No, we won’t miss them at all.
But that’s all in the future. How far in the future, we can’t say. Meanwhile, here are a couple of nice things to look back on.
On this day in 2004, Liesel and I saw ‘When Harry Met Sally’ on stage in Haymarket. We’d known each other for less than a year at this point, so it was maybe a bit risky going to see a story that discusses whether men and women can just be friends. It was very good though, great fun, and the famous scene in a restaurant was very well done.
One of the attractions for me was that the leading lady was Alyson Hannigan who we knew from playing Willow in ‘Buffy, the Vampire Slayer’.
On this day in 2011, we went into London for the London Marathon. I could lie and say that both Liesel and Mick ran and both did so in the best times ever. But really, we were just there to cheer on Adam, along with Helen and some of their friends. Liesel and Mick used hire Bikes from Waterloo to beyond London Bridge to see Adam as near the start as we could reach. We then we watched from a bridge near the Tower. His time was 4h37m, not bad with not much training due to dodgy knees thanks to some unfortunate footballing injuries.
Adam so enjoyed the experience that within a year, he and Helen had moved to Sydney, Australia, so that neither of them would be tempted to enter again.
This hasn’t been the most exciting of weeks. Today is Liesel’s final day at her current job, which is quite exciting but otherwise, nothing special. From now on, we’re sailing with the wind until we can move house.We have a trip planned to visit Martha for her 2nd birthday. And once Liesel’s not working fulltime, we’ll make a few trips into London and further afield: watch out Canterbury, Mary Rose and Ireland…
The For Sale board outside our house has been changed to Sold. And we have received the form from Northenden listing the items that our vendors are leaving in the apartment, if we want them. Our buyer should be receiving the equivalent form any day now too. One of the most frustrating aspects of this whole project is, we don’t really know what’s happening, the agents and solicitor don’t keep us up to date with all the activity. And we’re waiting for the next surprise.

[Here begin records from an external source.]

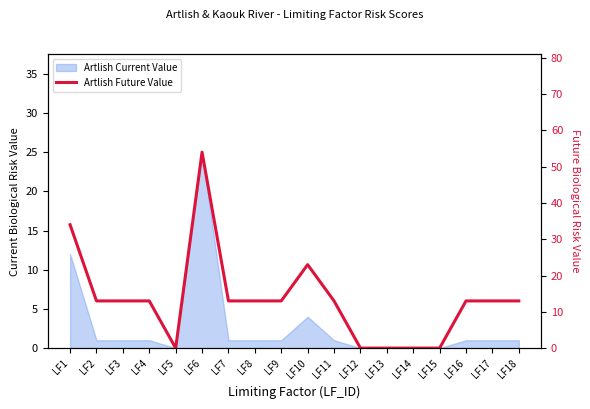

At which category does the chart reach its peak across all series?

LF6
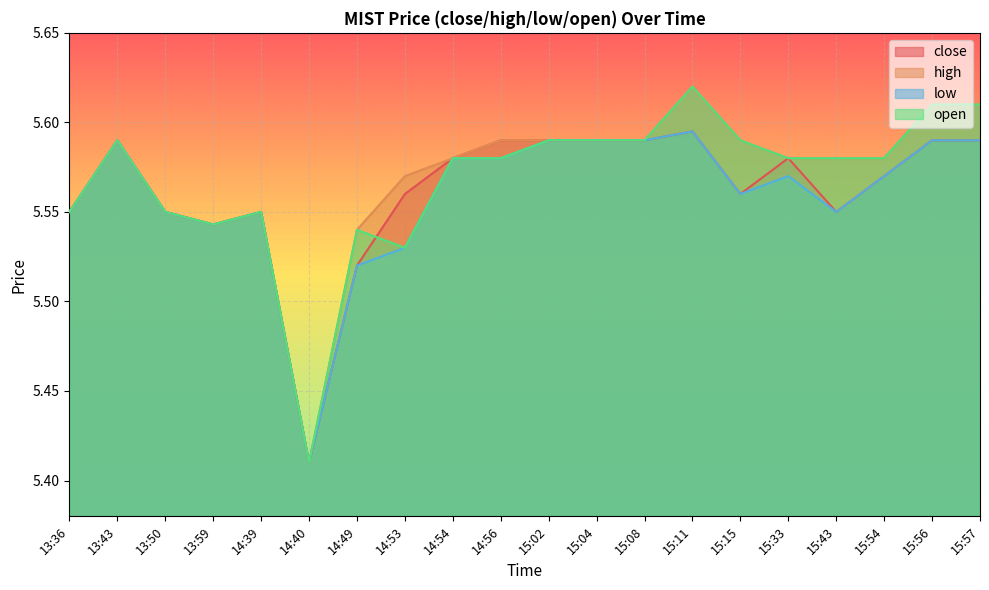

Which label corresponds to the largest value in the chart?

15:11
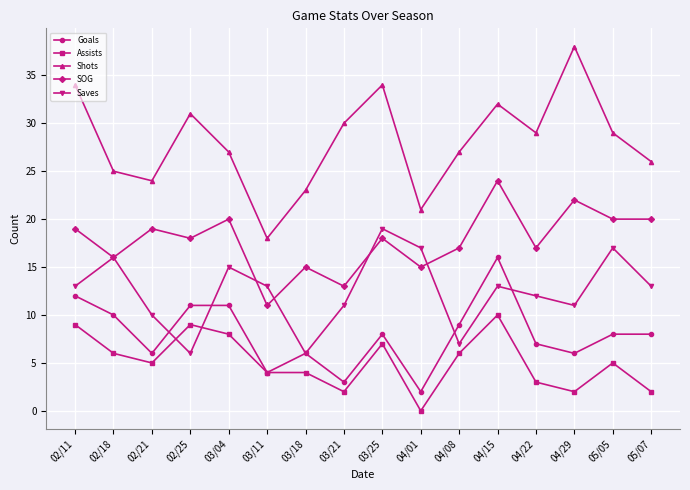

How many interior local peaks does the SOG series have?

6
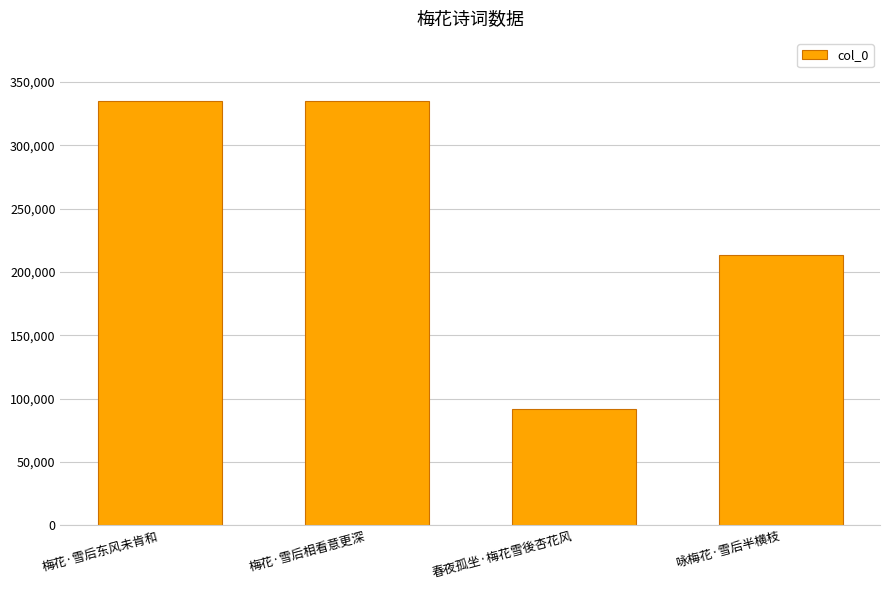

What is the ratio of the value at 梅花·雪后东风未肯和 to the value at 春夜孤坐·梅花雪後杏花风?

3.6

On this day in 1989, I had the day off work and Sarah and I took Jenny and Helen to Drusillas, a small zoo park in Sussex. They were aged 5 and 2 respectively and both have very fond memories of that day. Maybe.
On this day in 2006, Mick flew to New York for a long weekend with Liesel. We visited museums and saw a couple of theatre shows. Theater shows, I suppose. But the main point of this trip was to bring Liesel back to her new home here in Chessington. We’d married 6 weeks earlier in Alaska, Liesel had her visa, and I felt it was important to escort her into the country. We ventured further afield to meet Liesel’s old friend, ‘Aunty’ Pauline, in Connecticut. So far, this is Mick’s only visit to New York.
On this day in 2009, Liesel and I visited Liverpool, and it’s impossible to think about Liverpool without thinking about the Beatles of course. We wanted to go into one of the cathedrals, but somehow missed the front door. The docks were a nice peaceful area to wander round.